Your life needs a path, a direction, and it doesn’t really matter what it is. You could love music, art, science, technology, Scooby Doo, or Batman. The content is irrelevant; all that matters is the feeling it evokes in you and that you love it.
Without expending effort to determine what makes you happy, it’s going to be harder to be happy. Remember, in this case, the only person’s opinion that matters is your own, and it’s your job to figure out your own path.
5. Detrimentally indulging in the sauce over and over.
There is no doubt that lovely times have been had with the sauce, and I am not talking about the cooking variety. That being said, people who steer clear of alcohol are free from dealing with ‘The Alchs.’ ‘The Alchs’ is a love-hate relationship with alcohol defined by a tumultuous relationship with the substance.
Sometimes that next shot makes your night; sometimes it ruins it, and the course of your night determines the ramifications you deal with the next day. Painful details aside, the relationship, for most people, is volatile and the solution to this hazy predicament is enforced moderation. It’s time to have more stability.

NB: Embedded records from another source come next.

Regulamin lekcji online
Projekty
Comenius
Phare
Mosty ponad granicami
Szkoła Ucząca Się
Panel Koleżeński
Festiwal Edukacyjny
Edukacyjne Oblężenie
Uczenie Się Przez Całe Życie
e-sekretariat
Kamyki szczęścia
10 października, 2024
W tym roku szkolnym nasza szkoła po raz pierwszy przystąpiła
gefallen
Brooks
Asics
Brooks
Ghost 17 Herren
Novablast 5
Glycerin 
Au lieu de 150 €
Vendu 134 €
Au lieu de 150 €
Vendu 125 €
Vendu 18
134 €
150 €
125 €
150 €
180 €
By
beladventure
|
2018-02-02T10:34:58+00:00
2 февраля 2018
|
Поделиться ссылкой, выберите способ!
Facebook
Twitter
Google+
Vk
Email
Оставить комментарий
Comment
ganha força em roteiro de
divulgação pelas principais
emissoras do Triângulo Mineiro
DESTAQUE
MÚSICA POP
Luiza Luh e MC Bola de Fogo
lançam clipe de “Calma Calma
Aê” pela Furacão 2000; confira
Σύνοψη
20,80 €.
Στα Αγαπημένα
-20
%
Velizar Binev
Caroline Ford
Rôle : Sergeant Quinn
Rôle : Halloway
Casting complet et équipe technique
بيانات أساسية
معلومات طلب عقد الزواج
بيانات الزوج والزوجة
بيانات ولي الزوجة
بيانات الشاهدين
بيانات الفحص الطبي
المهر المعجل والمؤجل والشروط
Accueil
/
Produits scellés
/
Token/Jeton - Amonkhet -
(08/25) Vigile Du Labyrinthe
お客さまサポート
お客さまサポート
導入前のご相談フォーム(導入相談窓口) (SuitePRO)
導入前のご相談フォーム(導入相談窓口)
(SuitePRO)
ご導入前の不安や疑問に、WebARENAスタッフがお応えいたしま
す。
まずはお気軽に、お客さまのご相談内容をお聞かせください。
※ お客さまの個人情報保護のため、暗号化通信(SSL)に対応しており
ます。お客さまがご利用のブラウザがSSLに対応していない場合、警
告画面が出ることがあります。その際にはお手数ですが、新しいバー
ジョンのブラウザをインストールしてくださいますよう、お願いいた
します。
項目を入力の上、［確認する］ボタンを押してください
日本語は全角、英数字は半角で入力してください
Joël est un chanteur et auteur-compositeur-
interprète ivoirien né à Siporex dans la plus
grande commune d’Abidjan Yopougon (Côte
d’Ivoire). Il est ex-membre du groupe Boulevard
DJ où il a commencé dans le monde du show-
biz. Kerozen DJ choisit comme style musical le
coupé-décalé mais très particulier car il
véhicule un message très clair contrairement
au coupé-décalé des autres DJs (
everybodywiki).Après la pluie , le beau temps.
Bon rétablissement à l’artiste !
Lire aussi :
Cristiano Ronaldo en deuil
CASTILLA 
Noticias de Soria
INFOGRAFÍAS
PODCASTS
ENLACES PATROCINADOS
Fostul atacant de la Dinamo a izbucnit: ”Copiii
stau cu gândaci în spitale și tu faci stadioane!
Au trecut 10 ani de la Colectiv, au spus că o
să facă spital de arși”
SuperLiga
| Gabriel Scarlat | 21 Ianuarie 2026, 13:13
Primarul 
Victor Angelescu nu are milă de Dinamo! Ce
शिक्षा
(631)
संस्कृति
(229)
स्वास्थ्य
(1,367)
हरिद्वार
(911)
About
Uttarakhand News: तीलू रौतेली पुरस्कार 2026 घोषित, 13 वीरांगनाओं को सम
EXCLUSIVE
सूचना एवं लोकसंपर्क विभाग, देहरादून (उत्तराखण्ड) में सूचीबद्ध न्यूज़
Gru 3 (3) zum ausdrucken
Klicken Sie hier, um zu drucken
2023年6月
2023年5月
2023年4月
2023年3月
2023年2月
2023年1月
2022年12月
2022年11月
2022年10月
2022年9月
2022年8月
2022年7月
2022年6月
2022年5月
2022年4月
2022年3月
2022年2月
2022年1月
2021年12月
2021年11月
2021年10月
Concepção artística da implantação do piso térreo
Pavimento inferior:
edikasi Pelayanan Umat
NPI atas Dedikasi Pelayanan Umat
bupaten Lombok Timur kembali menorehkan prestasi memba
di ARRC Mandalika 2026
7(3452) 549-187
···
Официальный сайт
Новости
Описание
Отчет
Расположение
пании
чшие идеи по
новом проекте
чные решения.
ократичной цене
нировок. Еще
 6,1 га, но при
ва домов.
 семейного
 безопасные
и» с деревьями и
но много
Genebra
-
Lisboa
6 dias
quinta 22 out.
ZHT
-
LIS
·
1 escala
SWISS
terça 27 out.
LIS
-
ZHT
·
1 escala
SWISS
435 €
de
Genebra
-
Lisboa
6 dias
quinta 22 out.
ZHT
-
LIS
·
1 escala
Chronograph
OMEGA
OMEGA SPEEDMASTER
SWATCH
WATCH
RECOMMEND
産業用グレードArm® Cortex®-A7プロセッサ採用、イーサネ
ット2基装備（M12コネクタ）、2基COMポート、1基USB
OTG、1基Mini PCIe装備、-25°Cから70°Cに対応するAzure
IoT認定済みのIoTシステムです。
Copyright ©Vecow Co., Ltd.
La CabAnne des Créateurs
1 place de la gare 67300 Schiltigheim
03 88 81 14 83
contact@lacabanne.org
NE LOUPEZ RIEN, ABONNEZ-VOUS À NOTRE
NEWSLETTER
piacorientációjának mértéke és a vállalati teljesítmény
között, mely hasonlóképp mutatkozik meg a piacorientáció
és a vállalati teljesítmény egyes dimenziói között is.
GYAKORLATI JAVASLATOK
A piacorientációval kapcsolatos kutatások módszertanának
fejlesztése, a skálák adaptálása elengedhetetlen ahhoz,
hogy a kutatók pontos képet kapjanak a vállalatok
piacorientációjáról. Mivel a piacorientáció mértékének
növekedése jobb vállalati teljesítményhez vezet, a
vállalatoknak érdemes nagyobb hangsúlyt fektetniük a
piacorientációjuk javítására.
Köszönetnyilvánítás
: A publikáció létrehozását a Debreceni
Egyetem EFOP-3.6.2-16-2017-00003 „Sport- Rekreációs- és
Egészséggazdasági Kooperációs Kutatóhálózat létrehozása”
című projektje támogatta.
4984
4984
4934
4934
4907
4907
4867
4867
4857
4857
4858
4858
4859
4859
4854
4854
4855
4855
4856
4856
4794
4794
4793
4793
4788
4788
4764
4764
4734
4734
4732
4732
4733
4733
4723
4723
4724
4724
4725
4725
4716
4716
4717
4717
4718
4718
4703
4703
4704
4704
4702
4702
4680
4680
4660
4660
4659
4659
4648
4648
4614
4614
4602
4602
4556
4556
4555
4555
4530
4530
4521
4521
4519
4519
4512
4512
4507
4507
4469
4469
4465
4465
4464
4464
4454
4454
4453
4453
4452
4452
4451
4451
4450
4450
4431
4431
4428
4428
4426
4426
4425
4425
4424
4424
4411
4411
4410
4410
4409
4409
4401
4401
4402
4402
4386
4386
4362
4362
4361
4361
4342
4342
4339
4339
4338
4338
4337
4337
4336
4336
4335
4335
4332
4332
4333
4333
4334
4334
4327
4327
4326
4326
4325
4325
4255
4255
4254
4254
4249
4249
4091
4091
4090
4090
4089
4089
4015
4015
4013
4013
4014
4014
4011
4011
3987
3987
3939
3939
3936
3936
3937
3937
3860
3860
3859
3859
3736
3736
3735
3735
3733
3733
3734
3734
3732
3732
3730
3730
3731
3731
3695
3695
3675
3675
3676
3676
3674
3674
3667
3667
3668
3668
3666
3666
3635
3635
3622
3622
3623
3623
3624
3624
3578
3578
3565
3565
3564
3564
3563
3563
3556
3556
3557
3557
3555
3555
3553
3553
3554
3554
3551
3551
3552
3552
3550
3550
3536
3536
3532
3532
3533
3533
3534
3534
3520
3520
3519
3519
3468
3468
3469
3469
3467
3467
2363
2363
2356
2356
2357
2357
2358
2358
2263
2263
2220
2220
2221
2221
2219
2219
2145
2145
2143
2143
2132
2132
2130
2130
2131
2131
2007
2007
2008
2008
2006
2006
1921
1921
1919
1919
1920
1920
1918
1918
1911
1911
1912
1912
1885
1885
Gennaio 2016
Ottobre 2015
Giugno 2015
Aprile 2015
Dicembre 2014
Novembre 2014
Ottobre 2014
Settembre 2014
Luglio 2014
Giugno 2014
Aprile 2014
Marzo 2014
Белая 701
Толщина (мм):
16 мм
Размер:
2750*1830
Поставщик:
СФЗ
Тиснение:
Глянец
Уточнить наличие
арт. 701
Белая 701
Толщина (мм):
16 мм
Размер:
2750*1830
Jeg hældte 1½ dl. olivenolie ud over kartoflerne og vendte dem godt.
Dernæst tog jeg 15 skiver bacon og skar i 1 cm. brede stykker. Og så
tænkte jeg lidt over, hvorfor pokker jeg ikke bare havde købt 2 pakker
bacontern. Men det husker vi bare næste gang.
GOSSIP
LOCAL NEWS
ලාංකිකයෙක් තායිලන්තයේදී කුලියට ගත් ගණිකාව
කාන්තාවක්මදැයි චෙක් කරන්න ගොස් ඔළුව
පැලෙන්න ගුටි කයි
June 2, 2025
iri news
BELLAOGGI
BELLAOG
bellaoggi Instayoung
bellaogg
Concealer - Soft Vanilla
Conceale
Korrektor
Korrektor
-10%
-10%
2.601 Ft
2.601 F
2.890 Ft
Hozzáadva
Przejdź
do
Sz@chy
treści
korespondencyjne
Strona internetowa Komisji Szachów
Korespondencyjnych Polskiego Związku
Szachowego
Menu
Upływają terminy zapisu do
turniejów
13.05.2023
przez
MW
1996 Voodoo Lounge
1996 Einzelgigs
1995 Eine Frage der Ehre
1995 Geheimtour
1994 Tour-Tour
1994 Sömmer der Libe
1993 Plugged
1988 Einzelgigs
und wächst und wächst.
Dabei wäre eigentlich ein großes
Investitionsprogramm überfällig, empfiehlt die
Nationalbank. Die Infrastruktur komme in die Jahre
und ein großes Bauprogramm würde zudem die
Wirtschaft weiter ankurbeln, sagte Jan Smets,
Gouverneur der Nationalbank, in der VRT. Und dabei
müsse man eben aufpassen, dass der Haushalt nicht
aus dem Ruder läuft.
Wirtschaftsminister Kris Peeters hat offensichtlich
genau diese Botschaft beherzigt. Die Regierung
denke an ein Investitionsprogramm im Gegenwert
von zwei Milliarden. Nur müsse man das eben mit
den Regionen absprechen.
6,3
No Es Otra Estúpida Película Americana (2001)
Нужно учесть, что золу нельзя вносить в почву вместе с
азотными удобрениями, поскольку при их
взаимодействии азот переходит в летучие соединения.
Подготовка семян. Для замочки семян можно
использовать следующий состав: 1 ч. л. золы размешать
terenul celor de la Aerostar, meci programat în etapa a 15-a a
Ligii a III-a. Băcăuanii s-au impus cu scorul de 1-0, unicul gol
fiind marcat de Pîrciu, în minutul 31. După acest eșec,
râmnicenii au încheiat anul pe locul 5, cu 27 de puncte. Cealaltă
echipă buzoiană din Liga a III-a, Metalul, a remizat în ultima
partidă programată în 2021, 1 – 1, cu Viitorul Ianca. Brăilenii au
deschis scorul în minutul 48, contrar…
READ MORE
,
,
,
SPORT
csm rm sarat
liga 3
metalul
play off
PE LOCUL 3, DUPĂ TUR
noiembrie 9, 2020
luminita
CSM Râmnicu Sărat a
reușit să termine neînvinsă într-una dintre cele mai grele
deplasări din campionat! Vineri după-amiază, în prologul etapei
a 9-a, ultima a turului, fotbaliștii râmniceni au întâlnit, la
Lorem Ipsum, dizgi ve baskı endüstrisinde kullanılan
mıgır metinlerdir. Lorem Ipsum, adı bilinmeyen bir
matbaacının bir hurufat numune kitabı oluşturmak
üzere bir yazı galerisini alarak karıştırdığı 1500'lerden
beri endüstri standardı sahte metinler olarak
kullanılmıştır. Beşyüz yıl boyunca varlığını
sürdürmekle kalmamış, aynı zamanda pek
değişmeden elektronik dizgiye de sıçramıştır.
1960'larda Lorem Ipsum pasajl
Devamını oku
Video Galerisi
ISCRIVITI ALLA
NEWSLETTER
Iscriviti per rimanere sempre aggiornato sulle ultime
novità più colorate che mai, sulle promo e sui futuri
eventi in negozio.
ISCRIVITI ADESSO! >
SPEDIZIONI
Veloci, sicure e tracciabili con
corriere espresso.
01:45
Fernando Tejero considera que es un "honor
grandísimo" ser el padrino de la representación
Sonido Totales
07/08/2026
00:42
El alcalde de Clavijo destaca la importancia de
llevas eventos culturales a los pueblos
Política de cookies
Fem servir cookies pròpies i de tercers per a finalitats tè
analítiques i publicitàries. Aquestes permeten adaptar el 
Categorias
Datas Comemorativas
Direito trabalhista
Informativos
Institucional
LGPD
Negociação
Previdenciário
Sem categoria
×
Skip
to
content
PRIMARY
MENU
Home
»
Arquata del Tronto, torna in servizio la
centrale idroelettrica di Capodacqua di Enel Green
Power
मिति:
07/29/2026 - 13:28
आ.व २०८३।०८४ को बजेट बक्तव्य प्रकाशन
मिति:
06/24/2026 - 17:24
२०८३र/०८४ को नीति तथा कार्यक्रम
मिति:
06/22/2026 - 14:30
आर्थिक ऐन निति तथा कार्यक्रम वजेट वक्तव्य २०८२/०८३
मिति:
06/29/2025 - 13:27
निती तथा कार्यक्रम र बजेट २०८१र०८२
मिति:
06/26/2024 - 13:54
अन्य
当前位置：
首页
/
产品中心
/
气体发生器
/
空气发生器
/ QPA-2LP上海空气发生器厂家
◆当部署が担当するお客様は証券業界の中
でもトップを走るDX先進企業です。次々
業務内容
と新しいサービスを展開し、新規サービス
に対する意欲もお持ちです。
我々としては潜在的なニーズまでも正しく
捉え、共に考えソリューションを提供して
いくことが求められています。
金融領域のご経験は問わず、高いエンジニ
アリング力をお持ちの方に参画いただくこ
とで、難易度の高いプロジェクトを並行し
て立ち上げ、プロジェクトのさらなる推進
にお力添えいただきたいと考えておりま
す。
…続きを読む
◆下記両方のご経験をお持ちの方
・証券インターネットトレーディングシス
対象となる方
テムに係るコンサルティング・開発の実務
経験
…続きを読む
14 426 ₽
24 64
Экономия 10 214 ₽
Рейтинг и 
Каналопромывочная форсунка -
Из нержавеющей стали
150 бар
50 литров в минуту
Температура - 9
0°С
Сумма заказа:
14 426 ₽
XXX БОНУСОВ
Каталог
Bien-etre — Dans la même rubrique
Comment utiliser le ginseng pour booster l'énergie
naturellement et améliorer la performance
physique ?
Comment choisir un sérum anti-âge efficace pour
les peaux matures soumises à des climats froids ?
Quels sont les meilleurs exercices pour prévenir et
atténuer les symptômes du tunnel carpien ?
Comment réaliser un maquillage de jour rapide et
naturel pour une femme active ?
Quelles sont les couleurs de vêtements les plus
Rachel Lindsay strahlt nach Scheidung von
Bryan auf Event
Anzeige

6. Thinking you don’t have to grow up.
Growing up doesn’t need to have the negative connotations people give it. You should aim to stay youthful, adventurous and open to life, but you also do need to grow up. You need to become a self-sufficient, independent, grown adult. That is part of the beauty of life. Being an adult child is not a pretty picture, and don’t think that delaying taking responsibility in life will go unnoticed. The longer you take to get going, the longer it will take you to be where everyone else already is.
7. Stressing over things you can’t change.
This links to tidbit #2, but has a present and future focus. It’s a hard rule to abide by, but will reap benefits if you can figure it out. It’s difficult to de-stress when life’s plans are not going well, or you have no crystal ball to see into your future. People say that the 20’s are a great, but difficult time in our lives.
By keeping goals and ambitions, you can work towards your future, while seeking to let go of uncertainty stress. Life can change in the blink of an eye, so find comfort in doing proactive things to better your life, and one day, it WILL work out. As Buddha once said (…or was it me? LOL!),
“Do not dwell in the past, do not dream of the future, concentrate the mind on the present moment.” - Buddha
8. Having risky sex.
This immediately needs clarification. As a human, male or female, 18 or 81, you are allowed to have adult relations with whomever, whenever you deem fit. Period. Don’t allow someone to tell you otherwise because this is your choice. That being said, please be smart.
No risky business; you are not Tom Cruise, and this is not 1983. Not ready for a child? Take your pick of birth control. Don’t want to deal with a disease? Then make smart decisions. Also, if you’re going to do something carnal with someone, just have some respect for the other person.
9. Not being open to love.
Sorry to those that disagree, but life is about love. You live it, you breathe it, and you were even made from it. While your life’s focus should not be on searching for love, nor should you find validation from finding a romantic love, you should be open to it.
Life is considerably better when you are surrounded by people who adore you and whom you adore back. To those people who think it’s a battle between love or career aspirations, the right person will compliment your life, not be a barrier to it.
10. Thinking you know it all.
It might be ironic coming from an article about advice, but this writer has no delusions that in the grand scheme of things, she knows basically nothing. All of us in our 20s would be smart to remember that we are still young and comparatively inexperienced.
If you don’t remember that yourself, I’m sure you all have your own “K-Rollz” friends to keep you in line. P.S. This modesty should also transfer to your workplace because arrogance in the workplace is the quickest way not to move up the ladder.